Les séniors ont bien changé ! Alors qu’il y a encore 10 ans, les magazines dédiés aux sexagénaires avaient comme annonceurs la Jouvence de l’Abbé Sourry, les termolactyles Damart ou les résidences Hespérides, ce sont désormais les charmes de la culture de cannabis à domicile qui sont loués à coup de publi-rédactionnel dans les pages web de Marie-France, le titre historique et mature du groupe Marie-Claire.

Si le chapeau de l’article rappelle aux obligations légales “il est très important de vous renseigner sur la loi en vigueur dans votre pays” , le reste de la réclame cannabique ne laisse que peu de doutes sur l’usage qui sera fait par les lectrices des graines de la collection “cannabinoïdes spéciaux”.

En illustration, un visuel affichant des variétés comme la Skywalker Haze Automatique (26% de THC).

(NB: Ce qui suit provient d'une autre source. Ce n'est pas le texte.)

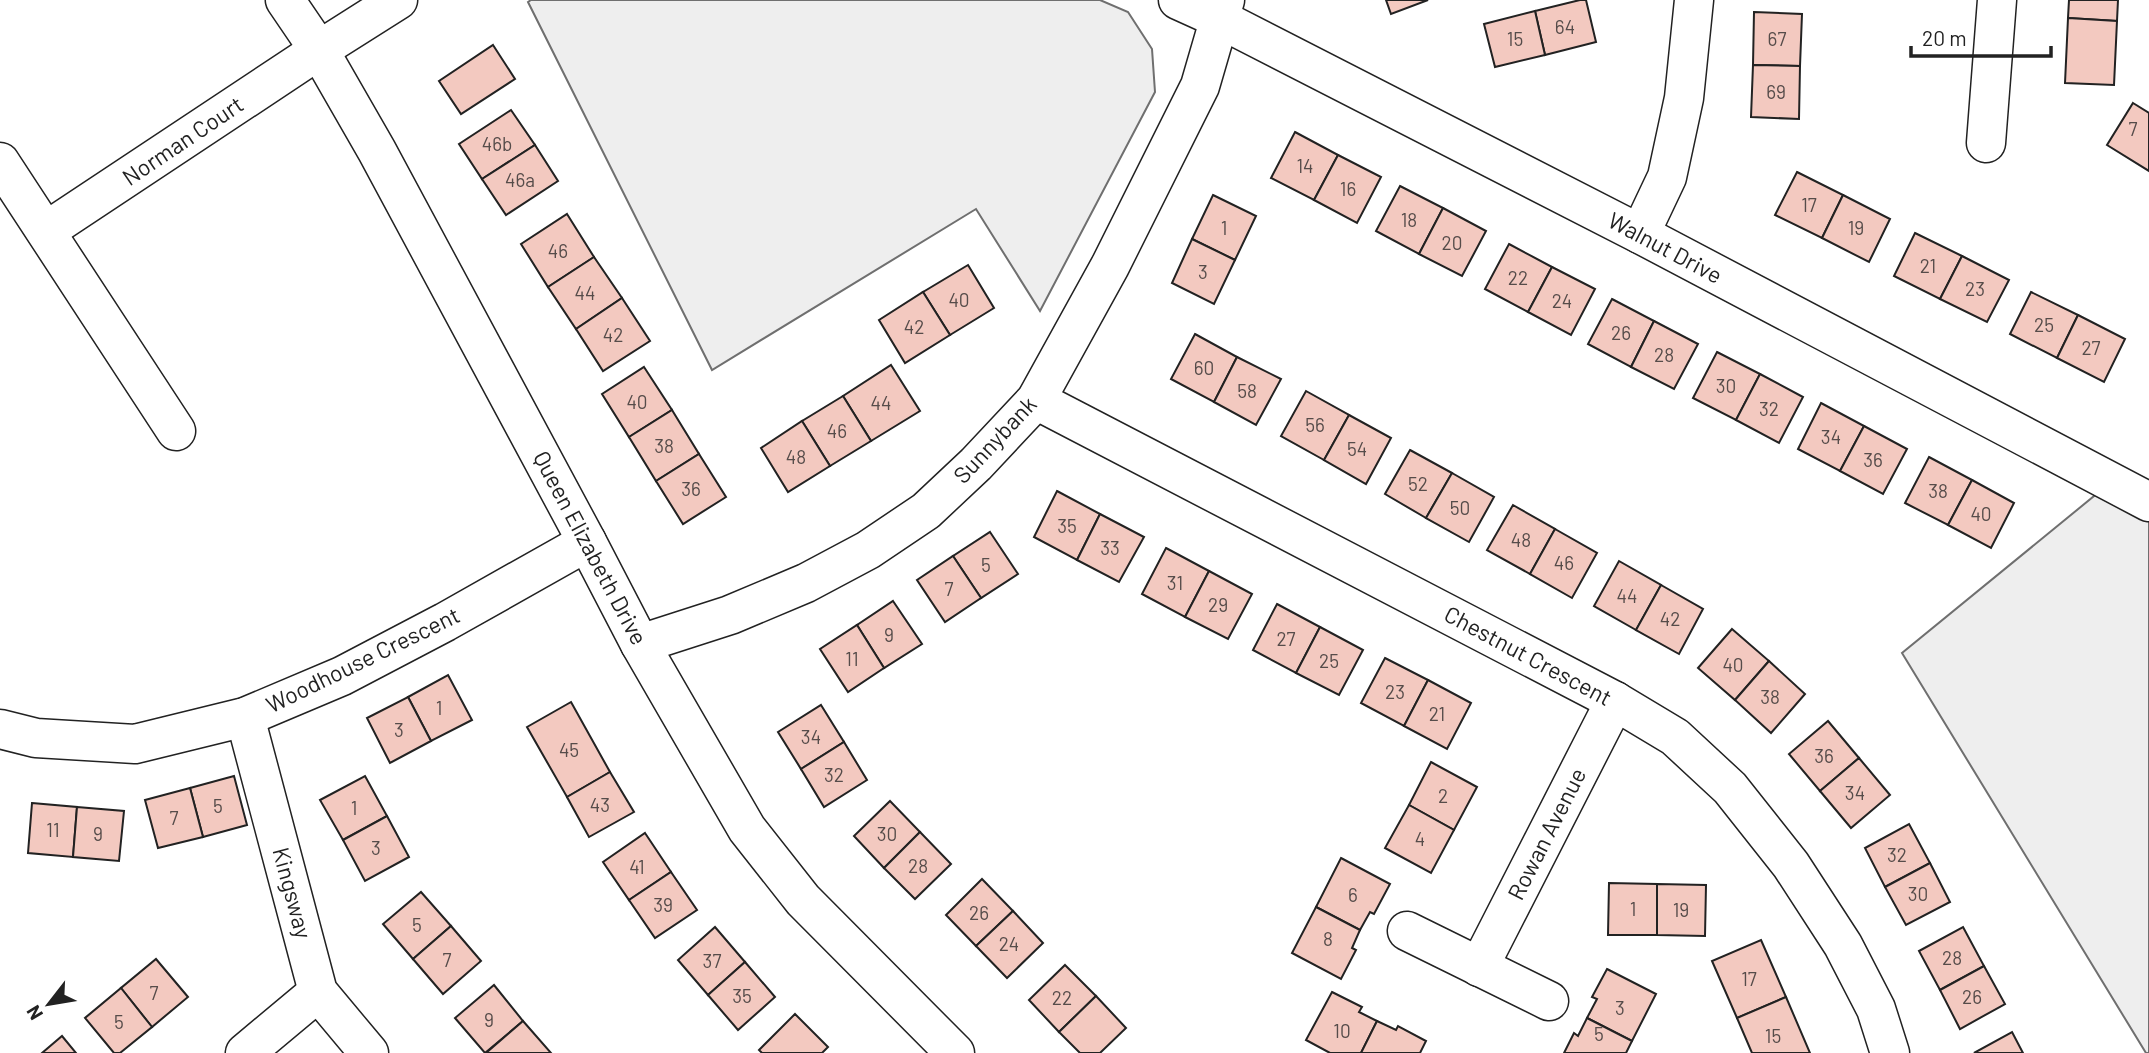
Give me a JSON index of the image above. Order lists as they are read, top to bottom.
{
  "streets": {
    "street": [
      "Norman Court",
      "Walnut Drive",
      "Sunnybank",
      "Queen Elizabeth Drive",
      "Chestnut Crescent",
      "Woodhouse Crescent",
      "Rowan Avenue",
      "Kingsway"
    ]
  },
  "crossings": [
    ["Norman Court", "Queen Elizabeth Drive"],
    ["Walnut Drive", "Sunnybank"],
    ["Sunnybank", "Queen Elizabeth Drive"],
    ["Sunnybank", "Chestnut Crescent"],
    ["Queen Elizabeth Drive", "Woodhouse Crescent"],
    ["Chestnut Crescent", "Rowan Avenue"],
    ["Woodhouse Crescent", "Kingsway"]
  ],
  "house_numbers": [
    "64",
    "15",
    "67",
    "69",
    "7",
    "46b",
    "14",
    "46a",
    "16",
    "17",
    "18",
    "1",
    "19",
    "20",
    "46",
    "21",
    "3",
    "22",
    "23",
    "44",
    "40",
    "24",
    "25",
    "42",
    "26",
    "42",
    "27",
    "28",
    "60",
    "30",
    "58",
    "40",
    "44",
    "32",
    "56",
    "46",
    "34",
    "38",
    "54",
    "48",
    "36",
    "52",
    "36",
    "38",
    "50",
    "40",
    "35",
    "48",
    "33",
    "46",
    "5",
    "31",
    "7",
    "44",
    "29",
    "42",
    "9",
    "27",
    "11",
    "25",
    "40",
    "23",
    "38",
    "1",
    "21",
    "3",
    "34",
    "45",
    "36",
    "32",
    "34",
    "2",
    "43",
    "5",
    "1",
    "7",
    "11",
    "9",
    "30",
    "4",
    "3",
    "32",
    "28",
    "41",
    "30",
    "6",
    "39",
    "1",
    "19",
    "26",
    "5",
    "8",
    "24",
    "28",
    "7",
    "37",
    "17",
    "7",
    "35",
    "26",
    "22",
    "3",
    "9",
    "5",
    "10",
    "5",
    "15"
  ],
  "scale_bar": "20 m",
  "north": "bottom left"
}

Les souches recommandées par le mensuel tiré à 120.000 exemplaires vont des très sobres CBG-Force (0,11% de THC)  et Charlotte’s Angel ( moins de 1% de THC) à la plus sportive THC-Victory, qui, avec ses 7 à 8% de THC, devrait envoyer plus d’une mamie dans le cosmos.
Pas chiche, le mensuel crée en 1944 propose aux lectrices et jardinières en herbe de voyager moins cher avec 15% de remise pour toutes commandes de graines de la catégorie.

Faut-il s’en étonner ? Pas vraiment. Aux Etats-Unis, l’engouement du troisième âge pour le cannabis est un vrai phénomène de société comme le rapporte nos confrères de RTBF, avec à la clef un marché du cannabis médical et récréatif chiffré à 5 milliards de dollars pour les plus de 60 ans, rien qu’en Californie. Un coche de la Marie-Jeanne que Marie-France n’a pas raté.